日本音楽は茶寄り合いにも大切な役割を持つ。藤舎名生師の能管や篠笛は抜群に優れている。古典に加えてアドリブも得意とする。

1月23日に洋服の「トリイ」の創設者・鳥居功冶師のお別れの会が行われた。その会で親しかった故人を偲んで笛を吹くために、名生師は前日に来名した。その22日には鳥居邸にある能舞台で、まず、故人の遺影に向かって、後継者である清水庸一、みゆき夫妻の見守る中で笛を吹いた。夕刻、我が家にて、故人と親交のあった名生師、清水夫妻、加藤敬也夫妻、川崎究師、鈴木厚良師が故人を偲んだ。料理は前回取り上げた教養人・川崎究師にお願いした。小山硬夫妻、衆議院議員の古川元久師は都合で出席できなかった。

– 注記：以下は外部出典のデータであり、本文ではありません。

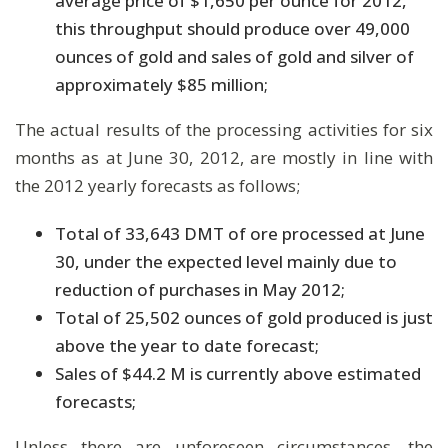
average price of $1,650 per ounce for 2012,
this throughput should produce over 49,000
ounces of gold and sales of gold and silver of
approximately $85 million;
The actual results of the processing activities for six
months as at June 30, 2012, are mostly in line with
the 2012 yearly forecasts as follows;
Total of 33,643 DMT of ore processed at June
30, under the expected level mainly due to
reduction of purchases in May 2012;
Total of 25,502 ounces of gold produced is just
above the year to date forecast;
Sales of $44.2 M is currently above estimated
forecasts;
Unless there are unforeseen circumstances, the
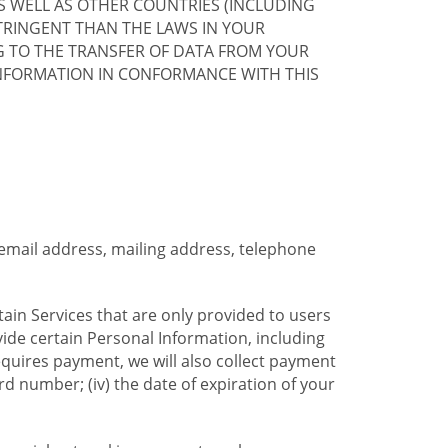
S WELL AS OTHER COUNTRIES (INCLUDING
TRINGENT THAN THE LAWS IN YOUR
G TO THE TRANSFER OF DATA FROM YOUR
INFORMATION IN CONFORMANCE WITH THIS
 email address, mailing address, telephone
tain Services that are only provided to users
ide certain Personal Information, including
equires payment, we will also collect payment
card number; (iv) the date of expiration of your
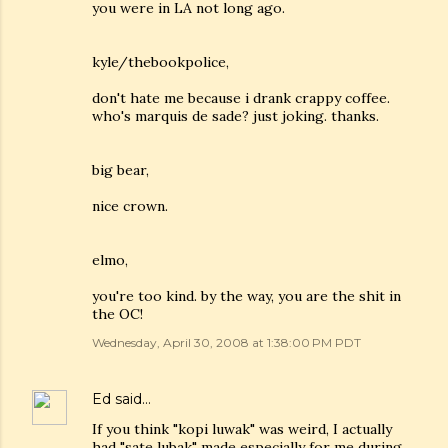
you were in LA not long ago.
kyle/thebookpolice,
don't hate me because i drank crappy coffee.
who's marquis de sade? just joking. thanks.
big bear,
nice crown.
elmo,
you're too kind. by the way, you are the shit in
the OC!
Wednesday, April 30, 2008 at 1:38:00 PM PDT
Ed
said…
If you think "kopi luwak" was weird, I actually
had "sate lubak" made especially for me during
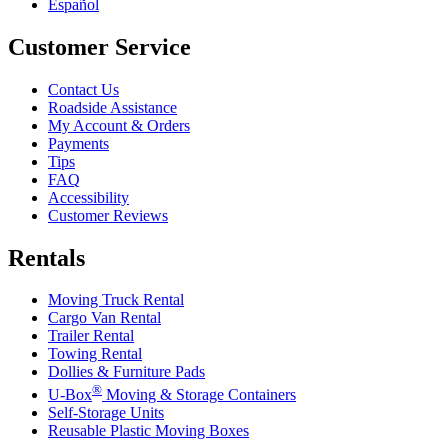
Español
Customer Service
Contact Us
Roadside Assistance
My Account & Orders
Payments
Tips
FAQ
Accessibility
Customer Reviews
Rentals
Moving Truck Rental
Cargo Van Rental
Trailer Rental
Towing Rental
Dollies & Furniture Pads
®
U-Box
Moving & Storage Containers
Self-Storage Units
Reusable Plastic Moving Boxes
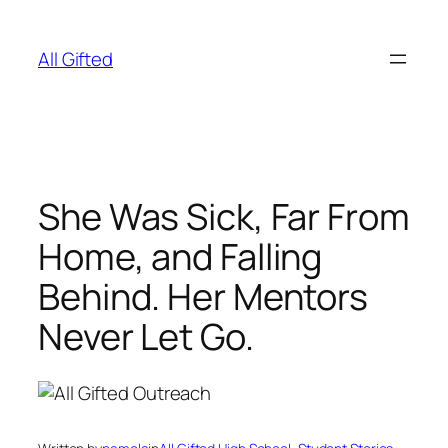
Skip
to
All Gifted
content
She Was Sick, Far From
Home, and Falling
Behind. Her Mentors
Never Let Go.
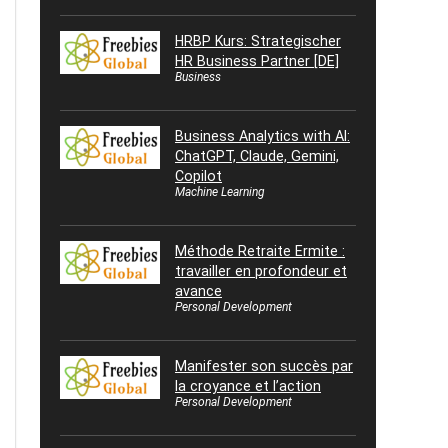
HRBP Kurs: Strategischer
HR Business Partner [DE]
Business
Business Analytics with AI:
ChatGPT, Claude, Gemini,
Copilot
Machine Learning
Méthode Retraite Ermite :
travailler en profondeur et
avance
Personal Development
Manifester son succès par
la croyance et l’action
Personal Development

料理は中国料理で、和風がしのばせてあった。湯菜は浅蜊と鶏皮のお吸い物。大菜として、彩り野菜と鶏肉の炒め物、蟹肉と卵の白身の併せ炒め、オマール蝦の蒸し物。小吃は火腿スープ麺の白髪葱のせ。冷菓はココナツミルクのプリンであった。

茶は食前茶として、キーマン紅茶。食後茶はジャスミン茶を点てるよう、究師より求められた。ジャスミン茶は、今一つ、上手に点てられなかったのが残念だ。

参加者は自由人で料理通でもあるが、直心より楽しんだ。オマール蝦は一ヶ月ほど前に米国の友人から生きた状態で送られてきた。究師の誇るゲオ液を用いて冷凍してあったものだが、解凍したオマール蝦の脳と筋肉の新鮮さに皆んなが驚いた。料理の達人でもある陶芸家の敬也師はゲオ液は本物だと保証。本人も食品保存液として使用を希望した。近々、ゲオ液が基本の化粧液が発売されるとあって、清水夫人は、一層、喜んだ。

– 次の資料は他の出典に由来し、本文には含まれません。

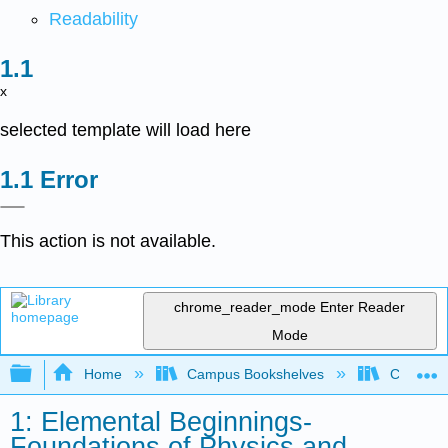
Readability
x
selected template will load here
Error
This action is not available.
chrome_reader_mode
Enter Reader
Mode
Expand/collapse global hierarchy
Home
Campus Bookshelves
Coalinga
1: Elemental Beginnings-
Foundations of Physics and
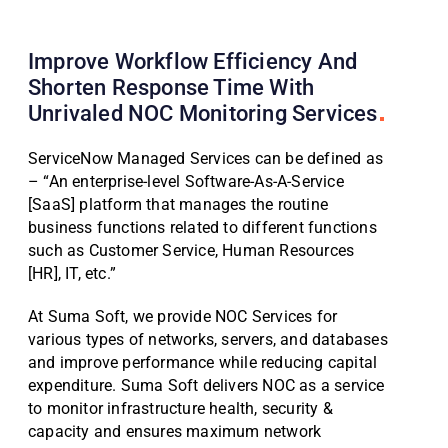
Improve Workflow Efficiency And
Shorten Response Time With
Unrivaled NOC Monitoring
Services
ServiceNow Managed Services can be defined as
– “An enterprise-level Software-As-A-Service
[SaaS] platform that manages the routine
business functions related to different functions
such as Customer Service, Human Resources
[HR], IT, etc.”
At Suma Soft, we provide NOC Services for
various types of networks, servers, and databases
and improve performance while reducing capital
expenditure. Suma Soft delivers NOC as a service
to monitor infrastructure health, security &
capacity and ensures maximum network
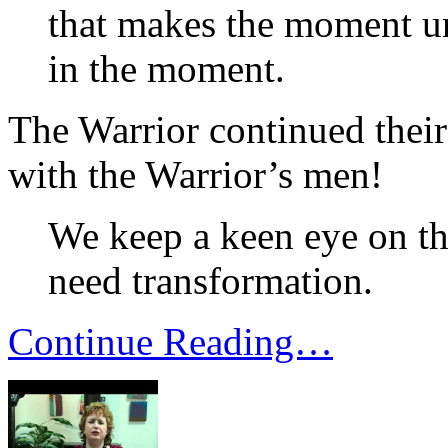
that makes the moment u
in the moment.
The Warrior continued their 
with the Warrior’s men!
We keep a keen eye on the
need transformation.
Continue Reading…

こうした茶寄り合いでの会話の中で、日本文化を愛した故人を偲んだ。お別れ会では、まず、名生師の笛「安らぎ」から始まった。故人の次女であり、清水庸一師と共に「トリイ」の後継者であるみゆき夫人による親族代表謝辞は名生師のアドリブによる笛の音を背景に行われた。大変素晴らしかった。夫妻の賢さをのぞかせた。

名生師は国際的な横笛奏者として知られた名人だ。ローマ法皇の前で笛を吹いた時に一緒であったが、祈りの気持を一層高めたと賞された。日本文化の粋が国際社会の人々の心に響くことを示すものだ。日本文化の普遍性に、もっと、注目すべきだ。

私の茶寄り合いでは大切な課題だ。